Instructions for the task:
Word for word, copy the data that follows and skip its pictures.

Entries taken from a collection:
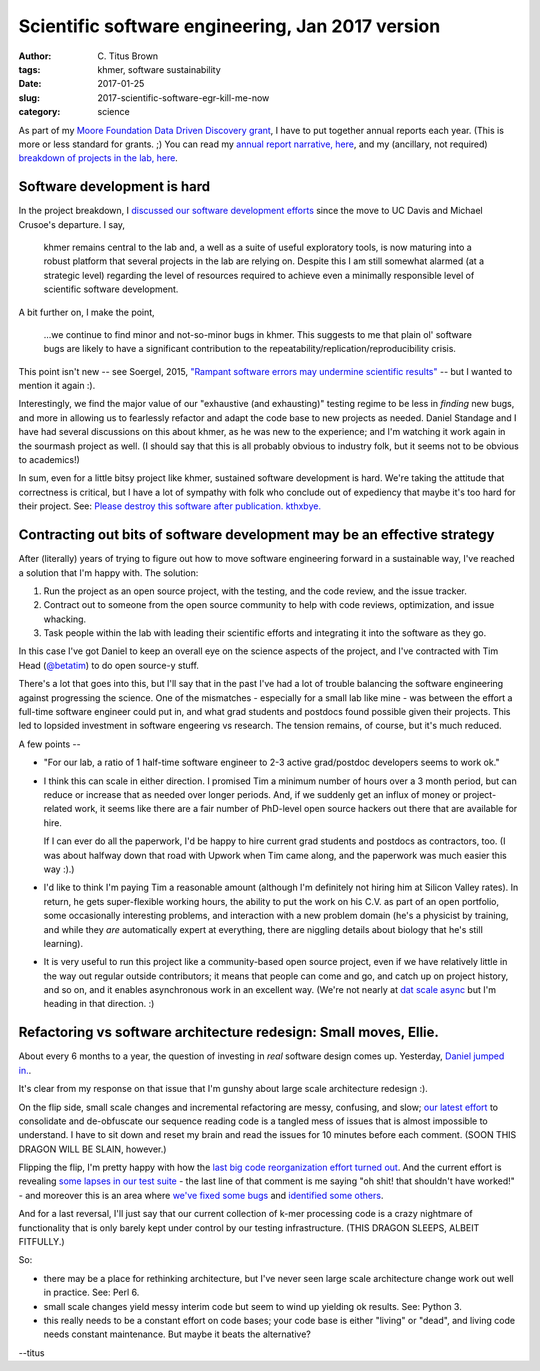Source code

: Scientific software engineering, Jan 2017 version
#################################################

:author: C\. Titus Brown
:tags: khmer, software sustainability
:date: 2017-01-25
:slug: 2017-scientific-software-egr-kill-me-now
:category: science

As part of my `Moore Foundation Data Driven Discovery grant
<http://ivory.idyll.org/blog/2014-moore-ddd-stmt-of-work.html>`__, I
have to put together annual reports each year.  (This is more or less
standard for grants. ;)  You can read my `annual report narrative, here <https://github.com/ctb/2017-moore-ddd-annual-report/blob/master/narrative.md>`__, and my (ancillary, not required) `breakdown of projects in the lab, here <https://github.com/ctb/2017-moore-ddd-annual-report/blob/master/projects.md>`__.

Software development is hard
----------------------------

In the project breakdown, I `discussed our software development efforts <https://github.com/ctb/2017-moore-ddd-annual-report/blob/master/projects.md#continued-development-of-khmer-and-screed>`__ since the move to UC Davis and
Michael Crusoe's departure.  I say,

   khmer remains central to the lab and, a well as a suite of useful
   exploratory tools, is now maturing into a robust platform that
   several projects in the lab are relying on. Despite this I am still
   somewhat alarmed (at a strategic level) regarding the level of
   resources required to achieve even a minimally responsible level of
   scientific software development.

A bit further on, I make the point,

   ...we continue to find minor and not-so-minor bugs in khmer. This
   suggests to me that plain ol' software bugs are likely to have a
   significant contribution to the
   repeatability/replication/reproducibility crisis.

This point isn't new -- see Soergel, 2015, `"Rampant software errors
may undermine scientific results"
<https://f1000research.com/articles/3-303/v2>`__ -- but I wanted to mention
it again :).

Interestingly, we find the major value of our "exhaustive (and
exhausting)" testing regime to be less in *finding* new bugs, and more
in allowing us to fearlessly refactor and adapt the code base to new
projects as needed.  Daniel Standage and I have had several
discussions on this about khmer, as he was new to the experience; and
I'm watching it work again in the sourmash project as well.  (I should
say that this is all probably obvious to industry folk, but it seems
not to be obvious to academics!)

In sum, even for a little bitsy project like khmer, sustained software
development is hard.  We're taking the attitude that correctness is
critical, but I have a lot of sympathy with folk who conclude out of
expediency that maybe it's too hard for their project.
See: `Please destroy this software after publication. kthxbye. <http://ivory.idyll.org/blog/2015-how-should-we-think-about-research-software.html>`__

Contracting out bits of software development may be an effective strategy
-------------------------------------------------------------------------

After (literally) years of trying to figure out how to move software
engineering forward in a sustainable way, I've reached a solution that
I'm happy with.  The solution:

1. Run the project as an open source project, with the testing, and the code
   review, and the issue tracker.

2. Contract out to someone from the open source community to help with code
   reviews, optimization, and issue whacking.

3. Task people within the lab with leading their scientific efforts
   and integrating it into the software as they go.

In this case I've got Daniel to keep an overall eye on the science
aspects of the project, and I've contracted with Tim Head (`@betatim
<http://github.com/betatim>`__) to do open source-y stuff.

There's a lot that goes into this, but I'll say that in the past I've
had a lot of trouble balancing the software engineering against
progressing the science.  One of the mismatches - especially for a
small lab like mine - was between the effort a full-time software
engineer could put in, and what grad students and postdocs found
possible given their projects.  This led to lopsided investment in
software engeering vs research. The tension remains, of course, but
it's much reduced.

A few points --

* "For our lab, a ratio of 1 half-time software engineer to 2-3 active
  grad/postdoc developers seems to work ok."

* I think this can scale in either direction.  I promised Tim a minimum
  number of hours over a 3 month period, but can reduce or increase that
  as needed over longer periods.  And, if we suddenly get an influx of money
  or project-related work, it seems like there are a fair number of
  PhD-level open source hackers out there that are available for hire.

  If I can ever do all the paperwork, I'd be happy to hire current
  grad students and postdocs as contractors, too.  (I was about halfway
  down that road with Upwork when Tim came along, and the paperwork
  was much easier this way :).)

* I'd like to think I'm paying Tim a reasonable amount (although I'm
  definitely not hiring him at Silicon Valley rates).  In return, he
  gets super-flexible working hours, the ability to put the work on
  his C.V. as part of an open portfolio, some occasionally interesting
  problems, and interaction with a new problem domain (he's a
  physicist by training, and while they *are* automatically expert at
  everything, there are niggling details about biology that he's still
  learning).

* It is very useful to run this project like a community-based open
  source project, even if we have relatively little in the way out
  regular outside contributors; it means that people can come and go,
  and catch up on project history, and so on, and it enables
  asynchronous work in an excellent way. (We're not nearly at `dat
  scale async <https://github.com/maxogden/async-team>`__ but I'm
  heading in that direction. :)

Refactoring vs software architecture redesign: Small moves, Ellie.
------------------------------------------------------------------

About every 6 months to a year, the question of investing in *real*
software design comes up.  Yesterday, `Daniel jumped
in. <https://github.com/dib-lab/khmer/issues/1592>`__.

It's clear from my response on that issue that I'm gunshy about large
scale architecture redesign :).

On the flip side, small scale changes and incremental refactoring are
messy, confusing, and slow; `our latest effort
<https://github.com/dib-lab/khmer/issues/1541#issuecomment-274828660>`__
to consolidate and de-obfuscate our sequence reading code is a tangled
mess of issues that is almost impossible to understand.  I have to sit
down and reset my brain and read the issues for 10 minutes before each
comment. (SOON THIS DRAGON WILL BE SLAIN, however.)

Flipping the flip, I'm pretty happy with how the `last big code
reorganization effort turned out
<https://github.com/dib-lab/khmer/pull/1504>`__.  And the current
effort is revealing `some lapses in our test suite
<https://github.com/dib-lab/khmer/pull/1590#issuecomment-274839945>`__ -
the last line of that comment is me saying "oh shit! that shouldn't
have worked!" - and moreover this is an area where `we've fixed some
bugs <https://github.com/dib-lab/khmer/issues/1434>`__ and `identified
some others <https://github.com/dib-lab/khmer/issues/1540>`__.

And for a last reversal, I'll just say that our current collection of
k-mer processing code is a crazy nightmare of functionality that is
only barely kept under control by our testing infrastructure.
(THIS DRAGON SLEEPS, ALBEIT FITFULLY.)

So:

* there may be a place for rethinking architecture, but I've never
  seen large scale architecture change work out well in practice.
  See: Perl 6.

* small scale changes yield messy interim code but seem to wind up yielding
  ok results.  See: Python 3.

* this really needs to be a constant effort on code bases; your code base
  is either "living" or "dead", and living code needs constant maintenance.
  But maybe it beats the alternative?

--titus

Result below:
Source code

: Scientific software engineering, Jan 2017 version
#################################################

:author: C\. Titus Brown
:tags: khmer, software sustainability
:date: 2017-01-25
:slug: 2017-scientific-software-egr-kill-me-now
:category: science

As part of my `Moore Foundation Data Driven Discovery grant
<http://ivory.idyll.org/blog/2014-moore-ddd-stmt-of-work.html>`__, I
have to put together annual reports each year.  (This is more or less
standard for grants. ;)  You can read my `annual report narrative, here <https://github.com/ctb/2017-moore-ddd-annual-report/blob/master/narrative.md>`__, and my (ancillary, not required) `breakdown of projects in the lab, here <https://github.com/ctb/2017-moore-ddd-annual-report/blob/master/projects.md>`__.

Software development is hard
----------------------------

In the project breakdown, I `discussed our software development efforts <https://github.com/ctb/2017-moore-ddd-annual-report/blob/master/projects.md#continued-development-of-khmer-and-screed>`__ since the move to UC Davis and
Michael Crusoe's departure.  I say,

   khmer remains central to the lab and, a well as a suite of useful
   exploratory tools, is now maturing into a robust platform that
   several projects in the lab are relying on. Despite this I am still
   somewhat alarmed (at a strategic level) regarding the level of
   resources required to achieve even a minimally responsible level of
   scientific software development.

A bit further on, I make the point,

   ...we continue to find minor and not-so-minor bugs in khmer. This
   suggests to me that plain ol' software bugs are likely to have a
   significant contribution to the
   repeatability/replication/reproducibility crisis.

This point isn't new -- see Soergel, 2015, `"Rampant software errors
may undermine scientific results"
<https://f1000research.com/articles/3-303/v2>`__ -- but I wanted to mention
it again :).

Interestingly, we find the major value of our "exhaustive (and
exhausting)" testing regime to be less in *finding* new bugs, and more
in allowing us to fearlessly refactor and adapt the code base to new
projects as needed.  Daniel Standage and I have had several
discussions on this about khmer, as he was new to the experience; and
I'm watching it work again in the sourmash project as well.  (I should
say that this is all probably obvious to industry folk, but it seems
not to be obvious to academics!)

In sum, even for a little bitsy project like khmer, sustained software
development is hard.  We're taking the attitude that correctness is
critical, but I have a lot of sympathy with folk who conclude out of
expediency that maybe it's too hard for their project.
See: `Please destroy this software after publication. kthxbye. <http://ivory.idyll.org/blog/2015-how-should-we-think-about-research-software.html>`__

Contracting out bits of software development may be an effective strategy
-------------------------------------------------------------------------

After (literally) years of trying to figure out how to move software
engineering forward in a sustainable way, I've reached a solution that
I'm happy with.  The solution:

1. Run the project as an open source project, with the testing, and the code
   review, and the issue tracker.

2. Contract out to someone from the open source community to help with code
   reviews, optimization, and issue whacking.

3. Task people within the lab with leading their scientific efforts
   and integrating it into the software as they go.

In this case I've got Daniel to keep an overall eye on the science
aspects of the project, and I've contracted with Tim Head (`@betatim
<http://github.com/betatim>`__) to do open source-y stuff.

There's a lot that goes into this, but I'll say that in the past I've
had a lot of trouble balancing the software engineering against
progressing the science.  One of the mismatches - especially for a
small lab like mine - was between the effort a full-time software
engineer could put in, and what grad students and postdocs found
possible given their projects.  This led to lopsided investment in
software engeering vs research. The tension remains, of course, but
it's much reduced.

A few points --

* "For our lab, a ratio of 1 half-time software engineer to 2-3 active
  grad/postdoc developers seems to work ok."

* I think this can scale in either direction.  I promised Tim a minimum
  number of hours over a 3 month period, but can reduce or increase that
  as needed over longer periods.  And, if we suddenly get an influx of money
  or project-related work, it seems like there are a fair number of
  PhD-level open source hackers out there that are available for hire.

  If I can ever do all the paperwork, I'd be happy to hire current
  grad students and postdocs as contractors, too.  (I was about halfway
  down that road with Upwork when Tim came along, and the paperwork
  was much easier this way :).)

* I'd like to think I'm paying Tim a reasonable amount (although I'm
  definitely not hiring him at Silicon Valley rates).  In return, he
  gets super-flexible working hours, the ability to put the work on
  his C.V. as part of an open portfolio, some occasionally interesting
  problems, and interaction with a new problem domain (he's a
  physicist by training, and while they *are* automatically expert at
  everything, there are niggling details about biology that he's still
  learning).

* It is very useful to run this project like a community-based open
  source project, even if we have relatively little in the way out
  regular outside contributors; it means that people can come and go,
  and catch up on project history, and so on, and it enables
  asynchronous work in an excellent way. (We're not nearly at `dat
  scale async <https://github.com/maxogden/async-team>`__ but I'm
  heading in that direction. :)

Refactoring vs software architecture redesign: Small moves, Ellie.
------------------------------------------------------------------

About every 6 months to a year, the question of investing in *real*
software design comes up.  Yesterday, `Daniel jumped
in. <https://github.com/dib-lab/khmer/issues/1592>`__.

It's clear from my response on that issue that I'm gunshy about large
scale architecture redesign :).

On the flip side, small scale changes and incremental refactoring are
messy, confusing, and slow; `our latest effort
<https://github.com/dib-lab/khmer/issues/1541#issuecomment-274828660>`__
to consolidate and de-obfuscate our sequence reading code is a tangled
mess of issues that is almost impossible to understand.  I have to sit
down and reset my brain and read the issues for 10 minutes before each
comment. (SOON THIS DRAGON WILL BE SLAIN, however.)

Flipping the flip, I'm pretty happy with how the `last big code
reorganization effort turned out
<https://github.com/dib-lab/khmer/pull/1504>`__.  And the current
effort is revealing `some lapses in our test suite
<https://github.com/dib-lab/khmer/pull/1590#issuecomment-274839945>`__ -
the last line of that comment is me saying "oh shit! that shouldn't
have worked!" - and moreover this is an area where `we've fixed some
bugs <https://github.com/dib-lab/khmer/issues/1434>`__ and `identified
some others <https://github.com/dib-lab/khmer/issues/1540>`__.

And for a last reversal, I'll just say that our current collection of
k-mer processing code is a crazy nightmare of functionality that is
only barely kept under control by our testing infrastructure.
(THIS DRAGON SLEEPS, ALBEIT FITFULLY.)

So:

* there may be a place for rethinking architecture, but I've never
  seen large scale architecture change work out well in practice.
  See: Perl 6.

* small scale changes yield messy interim code but seem to wind up yielding
  ok results.  See: Python 3.

* this really needs to be a constant effort on code bases; your code base
  is either "living" or "dead", and living code needs constant maintenance.
  But maybe it beats the alternative?

--titus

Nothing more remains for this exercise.